François paraissait ébranlé, mais il voyait pourtant de grandes difficultés. La reine le pria de faire venir son chapelain Roussel et les deux augustins Courault et Berthaud : « Ils vous montreront, je n’en doute pas, dit-elle, que la chose est pratiquable. » François était curieux, dit un historien ; il accepta. Les trois évangéliques furent tirés de leur prison et amenés au Louvre, où la reine de Navarre elle-même les présenta à son frère. Elle était dans la joie ; l’affaire des placards qui menaçait de tout perdre serait peut-être le moyen de tout sauver. Elle se trompait.
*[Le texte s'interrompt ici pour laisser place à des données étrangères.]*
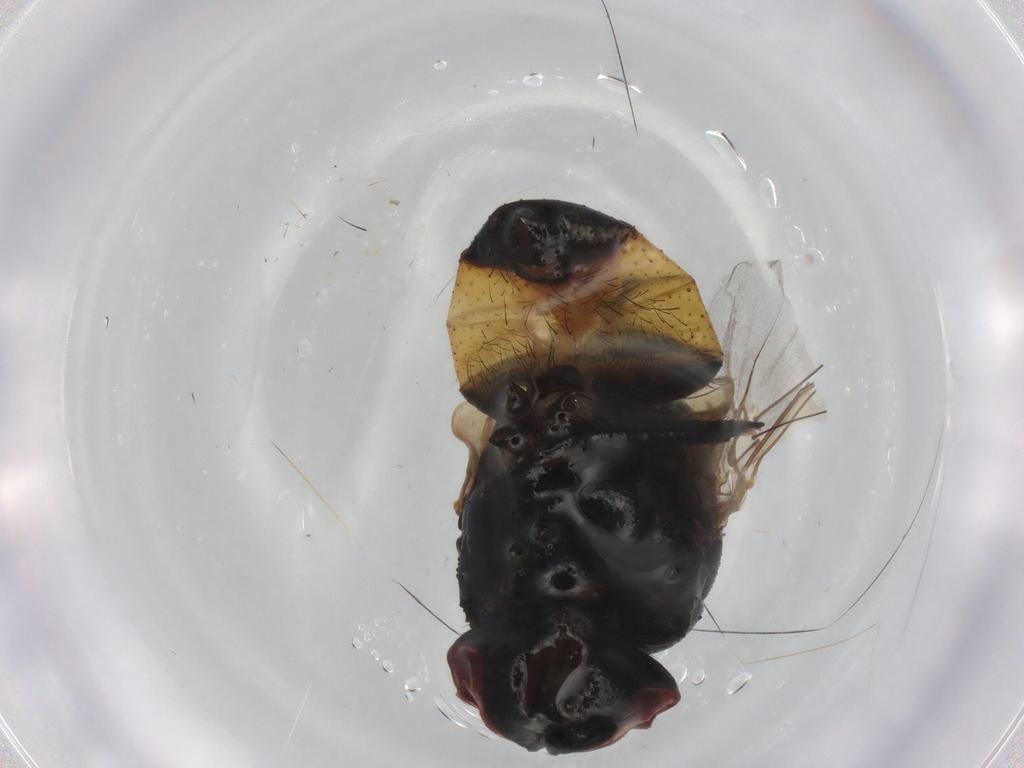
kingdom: Animalia
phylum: Arthropoda
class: Insecta
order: Diptera
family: Muscidae
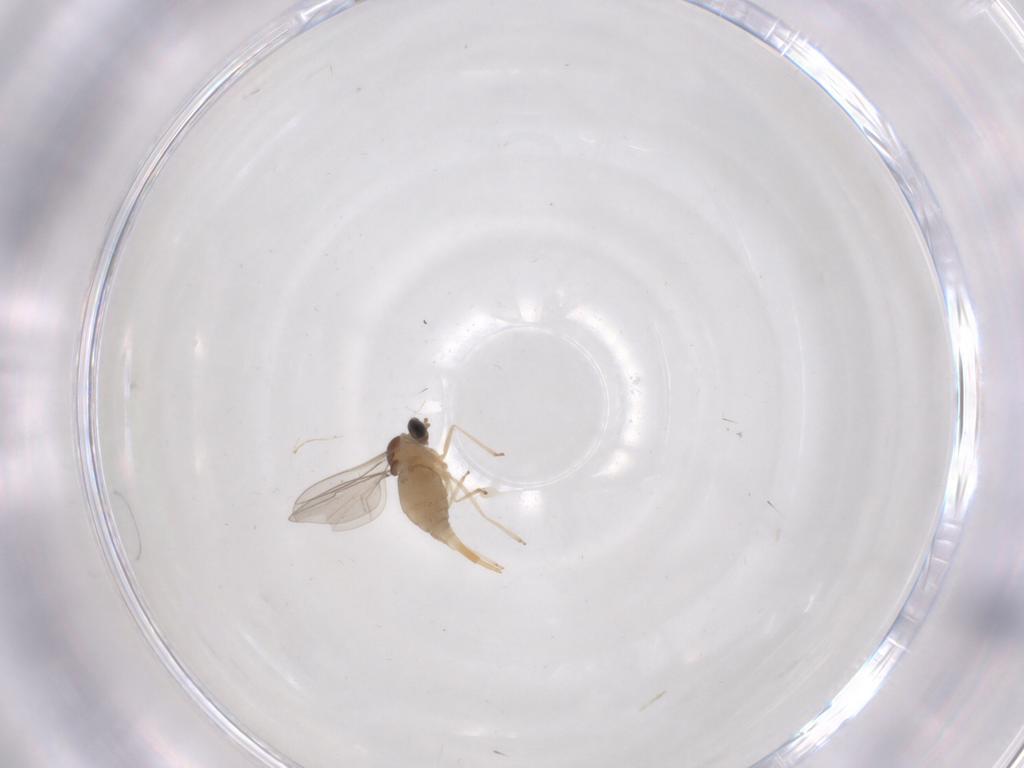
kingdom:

François, quand il parlait avec elle, était facilement comme un bon frère avec sa sœur ; mais en présence des deux moines et de maître Gérard, il ne fut plus qu’un maître. Ces gens lui déplurent, le zèle avec lequel ils signalaient les erreurs et abus de la messe irrita le roi, il les renvoya précipitamment en prison. Des hommes plus zélés qu’eux en étaient déjà sortis pour marcher à l’échafaud.